- Walt walks away after setting Ken's car ablaze.
- Episode no.: Season 1 Episode 4
- Directed by: Jim McKay
- Written by: Vince Gilligan
- Cinematography by: Rey Villalobos
- Editing by: Lynne Willingham
- Original air date: February 17, 2008
- Running time: 48 minutes

Guest appearances
- Tess Harper as Diane Pinkman; Steven Michael Quezada as Steven Gomez; Michael Bofshever as Adam Pinkman; Kyle Bornheimer as Ken; Ben Petry as Jake Pinkman; David House as Dr. Delcavoli; Charles Baker as Skinny Pete; Rodney Rush as Combo Ortega;

Episode chronology
| ← Previous "...And the Bag's in the River" | Next → "Gray Matter" |
- Breaking Bad season 1

= Cancer Man (Breaking Bad) =

"Cancer Man" is the fourth episode of the first season of the American television drama series Breaking Bad. Written by Vince Gilligan and directed by Jim McKay, it aired on AMC in the United States on February 17, 2008.

== Plot ==
Hank Schrader and his Drug Enforcement Administration (DEA) team have a meeting over the disappearances of Emilio Koyama and Krazy-8, the latter of whom is revealed to have been their informant. Hank also reports on their discovery of 99.1% pure methamphetamine. Although the DEA had no leads, Hank believes the product is good enough to make whoever produced it Albuquerque's new meth kingpin. Meanwhile, Walt tells Hank, Marie Schrader, and Walt Jr. about his cancer; Skyler White has already been told. Jesse Pinkman smokes Walt's meth with two friends, Skinny Pete and Combo, and flees his house the next morning when he hallucinates that two Mormon missionaries at his door are armed bikers.

Skyler makes an appointment with one of the top oncologists in the country, Dr. Delcavoli, despite the family being unable to afford his service. Walt says he will take the money out of his pension, but secretly uses some of the money taken from Krazy-8 in the desert, which he keeps hidden in an air-conditioning duct at his house. Walt Jr. berates his father for his attitude towards his cancer. When Walt goes to his credit union to put the cash in a cashier's check, his parking spot is stolen by an obnoxious man named Ken. Inside, Ken annoys Walt further with his loud and socially inappropriate cell phone conversation.

Jesse, having fled his house, ends up in the backyard of his affluent parents' house, and falls asleep in his childhood bedroom. He attempts to bond with his overachieving younger brother, Jake. That night, Jesse gets a call from one of the friends who smoked Walt's meth, who says that he knows a lot of wealthy people looking to score drugs and are willing to pay top dollar for the high-quality meth he cooked. The next day, Jesse visits Walt at the White residence to discuss their dealings, but Walt angrily rebuffs him and kicks him out. Jesse gives Walt his half of the meth profit ($4,000 in cash) before leaving.

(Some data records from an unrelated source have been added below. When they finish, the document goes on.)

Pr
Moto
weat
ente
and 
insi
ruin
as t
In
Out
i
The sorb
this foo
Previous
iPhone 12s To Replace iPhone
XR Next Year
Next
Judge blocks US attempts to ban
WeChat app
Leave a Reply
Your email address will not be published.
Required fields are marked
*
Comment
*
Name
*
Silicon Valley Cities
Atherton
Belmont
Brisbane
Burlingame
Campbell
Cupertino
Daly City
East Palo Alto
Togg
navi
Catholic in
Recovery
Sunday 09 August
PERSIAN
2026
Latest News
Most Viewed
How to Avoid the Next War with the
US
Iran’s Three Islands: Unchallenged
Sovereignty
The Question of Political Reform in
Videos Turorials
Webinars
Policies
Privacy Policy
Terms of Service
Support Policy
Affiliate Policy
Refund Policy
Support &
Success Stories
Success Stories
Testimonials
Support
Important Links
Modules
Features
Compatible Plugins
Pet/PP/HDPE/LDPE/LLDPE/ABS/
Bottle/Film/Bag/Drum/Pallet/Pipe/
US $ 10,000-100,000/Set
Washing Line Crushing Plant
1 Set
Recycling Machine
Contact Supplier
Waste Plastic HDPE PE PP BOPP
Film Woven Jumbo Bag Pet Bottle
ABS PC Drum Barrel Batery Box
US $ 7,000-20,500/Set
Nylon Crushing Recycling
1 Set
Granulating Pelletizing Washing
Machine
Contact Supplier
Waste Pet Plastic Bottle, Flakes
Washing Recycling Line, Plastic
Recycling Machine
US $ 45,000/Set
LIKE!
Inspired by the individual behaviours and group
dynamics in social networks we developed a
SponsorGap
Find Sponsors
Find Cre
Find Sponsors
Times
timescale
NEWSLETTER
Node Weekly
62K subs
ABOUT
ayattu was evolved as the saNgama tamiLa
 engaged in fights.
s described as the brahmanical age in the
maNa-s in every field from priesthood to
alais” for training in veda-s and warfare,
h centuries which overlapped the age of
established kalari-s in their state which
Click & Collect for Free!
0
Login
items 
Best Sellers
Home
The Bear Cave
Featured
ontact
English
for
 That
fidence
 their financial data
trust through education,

The oncologist informs Walt that the cancer has spread to his lymph nodes, but there is a chance it is still treatable with chemotherapy.

At the Pinkman residence, a housekeeper finds a joint in Jesse's room and, believing the joint belongs to him, Jesse's parents banish him from the house. The joint is revealed to belong to Jake, who thanks Jesse for taking the blame for him. While Jesse is waiting for a taxi outside the house, Jake asks for his joint back, to which Jesse responds by destroying it, saying it was of poor quality anyway.

At home, Walt expresses his doubts about the chemotherapy since it will cost $90,000 and if he still dies, he will leave his family with all the debt. Walt Jr. angrily tells Walt he should just die already if he is going to give up so easily. Walt suffers a coughing attack while driving, coughing up blood. As he pulls into a gas station, he notices Ken pulling up as well. When Ken leaves his car unattended, Walt takes a squeegee and shorts the car battery with it. The battery catches fire and explodes as Walt walks back to his car.

== Production ==
The episode was written by Vince Gilligan and directed by Jim McKay; it aired on AMC in the United States and Canada on February 17, 2008.

The title "Cancer Man" is a reference to The X-Files character Cigarette Smoking Man, whom Mulder first called Cancer Man. Vince Gilligan was previously a writer and producer for that series.

== Critical reception ==
Seth Amitin of IGN gave the episode a rating of 8.6 out of 10, commenting: "This seemed like an ordinary episode, but a lot of subversive plot and character development happened and if you've been watching the previous episodes, you probably know why this episode was so good. There's a lot to extrapolate." Donna Bowman of The A.V. Club gave the episode a "B−", saying: "This episode doesn't have the wow factor that the series has had so far – it's about moving the pieces into place for long-term strategy."

In 2019 The Ringer ranked "Cancer Man" 43rd out of the 62 total Breaking Bad episodes. Vulture ranked it 56th overall.